D'oh. Yeah, Nara. I'd say Nara over Osaka, possibly over Hiroshima. If you can, go to Nara and Kamakura, check out their twin Hase-dera temples (the link has a link to the one in Kamakura). The two temples are linked by a pair of statues carved by the same artist. According to legend, the artist enshrined one in Nara, then set the other adrift at sea to find it's karmic resting point, which evidently turned out to be Kamakura. Both are amazing.
posted by Ghidorah at 10:11 PM on August 23, 2009

When in Tokyo, don't miss Shimokitazawa, a super cool neighborhood a few stops west of Shinjuku that is in danger of being zoned out of existence.

For accomodations, if you're looking for something a step up from a hostel or capsule hotel, look into business hotels. I always stay at the Hotel Villa Fontaine in Tokyo and Osaka, which is as cheap as 8000 yen/night for two people. The rooms are tiny, but clean and functional and include free breakfast. The Osaka hotel is especially well located, right off of the Shinsaibashi shopping street.

Also, if you're in any large Japanese city and see a store with a penguin mascot on the sign, you want to go to there. That's Don Quixote, which is the craziest, trippiest store on the planet, like Wal-Mart on acid. The one in Akihabara is especially odd, with all-singing-all-dancing cute girl shows on the top floor and an extensive collection of maid costumes, including ones for dogs.

Lots of Japan photos in my Flickr stream (linked in my profile) if you're looking for inspiration...
posted by Gortuk at 7:14 AM on August 24, 2009

Thanks for all the advice, everyone. I love it when it is contradictory: "Go to Osaka!" v. "Don't go to Osaka!" ;-)

I will parse all this, come up w/ a route and submit it for any revisions.

A side question: my traveling companion is black. We've been hearing "get ready for alot of looks!" Can any of you speak towards that? I want to mentally prepare him...
posted by cgs at 12:29 PM on August 24, 2009

When I was there as a tourist I probably saw about 5 black people the entire time I was there (2 weeks). Your companion will stand out. All non-asians get noticed, and black people get noticed the most. But I don't think your companion will experience any racism, it seems to be mostly curiosity. People will stare.
posted by twblalock at 8:58 PM on August 24, 2009

Can any of you speak towards that? I want to mentally prepare him...

The Japanese are generally racists but they're willing to withhold judgment for individuals.

If anything all foreigners fall into the same category as black people so in that regard he might find two weeks in Japan educational. I know I did, seeing apartment ads for "no prostitutes or foreigners".

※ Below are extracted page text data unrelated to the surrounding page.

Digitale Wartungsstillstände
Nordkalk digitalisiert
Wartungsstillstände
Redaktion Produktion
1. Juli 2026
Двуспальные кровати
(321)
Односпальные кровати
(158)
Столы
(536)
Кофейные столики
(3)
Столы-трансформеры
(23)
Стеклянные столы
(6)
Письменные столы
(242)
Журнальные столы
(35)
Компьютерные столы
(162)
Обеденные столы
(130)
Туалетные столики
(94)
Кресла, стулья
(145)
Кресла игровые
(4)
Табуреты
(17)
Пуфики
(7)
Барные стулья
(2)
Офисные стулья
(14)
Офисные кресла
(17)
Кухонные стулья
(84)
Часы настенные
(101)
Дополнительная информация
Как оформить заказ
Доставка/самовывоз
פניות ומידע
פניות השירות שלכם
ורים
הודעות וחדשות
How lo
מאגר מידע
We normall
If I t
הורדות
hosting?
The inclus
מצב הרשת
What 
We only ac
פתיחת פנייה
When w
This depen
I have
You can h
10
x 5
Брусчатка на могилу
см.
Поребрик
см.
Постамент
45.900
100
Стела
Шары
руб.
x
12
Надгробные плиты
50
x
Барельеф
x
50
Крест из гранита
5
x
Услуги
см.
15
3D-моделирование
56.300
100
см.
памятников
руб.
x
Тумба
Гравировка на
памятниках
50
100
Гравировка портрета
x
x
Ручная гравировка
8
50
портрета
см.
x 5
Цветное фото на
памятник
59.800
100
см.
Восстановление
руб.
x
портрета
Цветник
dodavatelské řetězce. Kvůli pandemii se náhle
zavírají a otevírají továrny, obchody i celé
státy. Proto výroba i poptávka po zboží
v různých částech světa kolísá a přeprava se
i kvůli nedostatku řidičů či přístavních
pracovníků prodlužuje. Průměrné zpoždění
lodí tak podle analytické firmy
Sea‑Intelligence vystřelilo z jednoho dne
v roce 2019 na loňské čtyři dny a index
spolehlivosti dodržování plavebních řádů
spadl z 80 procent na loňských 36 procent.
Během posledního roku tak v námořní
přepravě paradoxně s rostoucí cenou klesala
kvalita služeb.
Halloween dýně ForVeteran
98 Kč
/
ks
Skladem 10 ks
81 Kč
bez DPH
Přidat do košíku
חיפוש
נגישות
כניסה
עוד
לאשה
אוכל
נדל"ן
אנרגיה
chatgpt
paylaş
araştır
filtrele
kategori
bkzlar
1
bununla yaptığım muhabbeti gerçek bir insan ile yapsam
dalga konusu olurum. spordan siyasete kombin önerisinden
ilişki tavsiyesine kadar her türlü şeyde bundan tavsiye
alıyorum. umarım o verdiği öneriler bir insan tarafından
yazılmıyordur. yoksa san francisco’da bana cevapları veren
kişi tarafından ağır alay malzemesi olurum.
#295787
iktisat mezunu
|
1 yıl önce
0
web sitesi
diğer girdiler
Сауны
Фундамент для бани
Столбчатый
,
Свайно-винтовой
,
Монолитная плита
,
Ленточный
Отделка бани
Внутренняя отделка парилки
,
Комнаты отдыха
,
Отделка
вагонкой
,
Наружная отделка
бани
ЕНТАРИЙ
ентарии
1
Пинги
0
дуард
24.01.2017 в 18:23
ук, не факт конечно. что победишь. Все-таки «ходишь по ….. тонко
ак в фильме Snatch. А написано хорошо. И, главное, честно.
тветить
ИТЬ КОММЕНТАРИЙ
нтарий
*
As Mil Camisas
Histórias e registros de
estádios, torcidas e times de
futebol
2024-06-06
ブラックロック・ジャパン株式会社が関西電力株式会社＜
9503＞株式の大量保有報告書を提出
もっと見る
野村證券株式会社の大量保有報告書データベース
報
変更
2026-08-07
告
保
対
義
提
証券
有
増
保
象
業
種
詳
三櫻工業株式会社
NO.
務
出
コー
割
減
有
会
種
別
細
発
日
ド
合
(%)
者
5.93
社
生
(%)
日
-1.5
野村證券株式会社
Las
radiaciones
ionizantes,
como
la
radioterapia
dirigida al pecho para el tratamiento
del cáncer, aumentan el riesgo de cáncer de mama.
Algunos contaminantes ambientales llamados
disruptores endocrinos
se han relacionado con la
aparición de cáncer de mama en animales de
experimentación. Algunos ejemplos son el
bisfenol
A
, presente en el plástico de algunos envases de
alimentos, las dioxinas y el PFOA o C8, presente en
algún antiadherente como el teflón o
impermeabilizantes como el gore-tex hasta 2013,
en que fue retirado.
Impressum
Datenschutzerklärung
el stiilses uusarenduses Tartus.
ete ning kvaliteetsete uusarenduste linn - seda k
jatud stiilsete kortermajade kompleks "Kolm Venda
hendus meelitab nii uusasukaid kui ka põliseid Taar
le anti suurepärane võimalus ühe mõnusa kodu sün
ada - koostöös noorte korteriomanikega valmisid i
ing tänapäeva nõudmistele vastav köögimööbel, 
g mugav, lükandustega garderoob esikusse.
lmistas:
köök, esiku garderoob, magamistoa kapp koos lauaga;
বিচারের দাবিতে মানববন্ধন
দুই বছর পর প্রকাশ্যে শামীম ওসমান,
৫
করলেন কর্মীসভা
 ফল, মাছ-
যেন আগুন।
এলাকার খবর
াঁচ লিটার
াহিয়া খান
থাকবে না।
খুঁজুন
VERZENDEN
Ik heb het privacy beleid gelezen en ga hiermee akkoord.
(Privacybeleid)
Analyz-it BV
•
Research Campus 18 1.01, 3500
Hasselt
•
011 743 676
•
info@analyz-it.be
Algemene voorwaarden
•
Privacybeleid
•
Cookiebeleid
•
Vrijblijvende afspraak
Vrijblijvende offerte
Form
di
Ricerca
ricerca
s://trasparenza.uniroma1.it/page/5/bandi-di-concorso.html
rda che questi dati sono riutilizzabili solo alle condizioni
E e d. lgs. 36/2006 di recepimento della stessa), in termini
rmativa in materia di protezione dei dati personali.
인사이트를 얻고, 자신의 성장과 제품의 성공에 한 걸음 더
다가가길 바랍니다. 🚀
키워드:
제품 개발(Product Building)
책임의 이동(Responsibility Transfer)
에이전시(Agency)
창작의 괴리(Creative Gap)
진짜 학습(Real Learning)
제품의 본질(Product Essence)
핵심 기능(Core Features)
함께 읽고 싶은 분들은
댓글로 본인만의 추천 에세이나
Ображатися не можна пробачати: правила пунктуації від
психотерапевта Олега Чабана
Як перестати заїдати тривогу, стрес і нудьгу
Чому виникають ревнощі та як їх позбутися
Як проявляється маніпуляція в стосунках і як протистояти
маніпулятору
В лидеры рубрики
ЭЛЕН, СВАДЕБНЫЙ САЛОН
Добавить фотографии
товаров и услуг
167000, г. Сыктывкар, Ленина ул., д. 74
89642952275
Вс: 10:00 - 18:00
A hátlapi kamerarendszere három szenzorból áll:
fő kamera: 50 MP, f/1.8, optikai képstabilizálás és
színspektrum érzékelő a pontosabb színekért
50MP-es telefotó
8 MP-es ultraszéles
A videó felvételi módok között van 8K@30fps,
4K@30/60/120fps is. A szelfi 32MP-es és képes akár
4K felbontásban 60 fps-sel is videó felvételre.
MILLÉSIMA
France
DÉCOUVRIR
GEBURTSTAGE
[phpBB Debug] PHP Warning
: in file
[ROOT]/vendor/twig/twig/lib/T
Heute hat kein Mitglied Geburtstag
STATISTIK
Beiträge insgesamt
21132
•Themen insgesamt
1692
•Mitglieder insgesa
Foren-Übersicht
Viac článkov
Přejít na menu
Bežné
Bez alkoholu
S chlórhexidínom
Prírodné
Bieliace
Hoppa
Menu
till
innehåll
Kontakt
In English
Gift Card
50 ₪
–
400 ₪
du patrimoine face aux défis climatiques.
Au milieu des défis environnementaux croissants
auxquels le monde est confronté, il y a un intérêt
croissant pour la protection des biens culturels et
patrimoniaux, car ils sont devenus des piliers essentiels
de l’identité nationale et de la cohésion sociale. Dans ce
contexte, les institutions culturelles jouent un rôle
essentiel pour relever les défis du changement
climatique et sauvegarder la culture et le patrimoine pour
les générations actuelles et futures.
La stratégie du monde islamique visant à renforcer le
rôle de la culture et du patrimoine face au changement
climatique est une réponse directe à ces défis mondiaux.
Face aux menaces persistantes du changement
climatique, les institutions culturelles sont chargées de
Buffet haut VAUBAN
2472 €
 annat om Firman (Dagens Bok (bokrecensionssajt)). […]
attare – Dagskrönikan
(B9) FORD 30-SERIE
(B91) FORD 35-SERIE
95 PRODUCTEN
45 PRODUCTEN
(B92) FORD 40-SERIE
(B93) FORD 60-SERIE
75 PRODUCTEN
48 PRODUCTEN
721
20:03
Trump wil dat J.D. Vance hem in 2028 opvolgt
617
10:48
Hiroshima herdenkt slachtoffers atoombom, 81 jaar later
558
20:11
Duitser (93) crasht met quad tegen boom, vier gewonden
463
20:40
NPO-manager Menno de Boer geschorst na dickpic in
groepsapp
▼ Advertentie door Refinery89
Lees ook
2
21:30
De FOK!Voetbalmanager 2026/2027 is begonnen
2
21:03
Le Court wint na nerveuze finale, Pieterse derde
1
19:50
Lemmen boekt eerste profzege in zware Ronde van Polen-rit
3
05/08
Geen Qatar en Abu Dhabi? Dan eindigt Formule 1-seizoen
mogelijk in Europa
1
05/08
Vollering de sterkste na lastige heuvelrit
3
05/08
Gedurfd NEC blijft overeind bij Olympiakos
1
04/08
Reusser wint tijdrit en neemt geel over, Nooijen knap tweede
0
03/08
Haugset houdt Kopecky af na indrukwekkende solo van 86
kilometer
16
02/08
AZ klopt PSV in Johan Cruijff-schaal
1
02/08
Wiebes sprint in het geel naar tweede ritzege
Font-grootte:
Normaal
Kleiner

From what I gather the Roppongi adult entertainment district has been overrun with push Africans, which are giving black people something of a collective black eye, but that's not really common zeitgeist yet.

The Japanese value politeness and considerateness, so if you can do that you're cool with them as guests in their country.
posted by @troy at 9:04 PM on August 24, 2009

The Japanese are generally racists but they're willing to withhold judgment for individuals.

Wouldn't it be more accurate to say that racism in Japan is not hidden like it is in the US?

For the record, my wife, her family, our friends, our landlord, my employer and coworkers, the staff at the restaurants and bars I went, my son's preschool teacher and the policeman that pulled me over for speeding are or were NOT racists.

Like anywhere else there are some idiots in Japan. As well, Japan has no anti-discrimination legislation.

The comedians lampooning in blackface on television is particularly grating, though.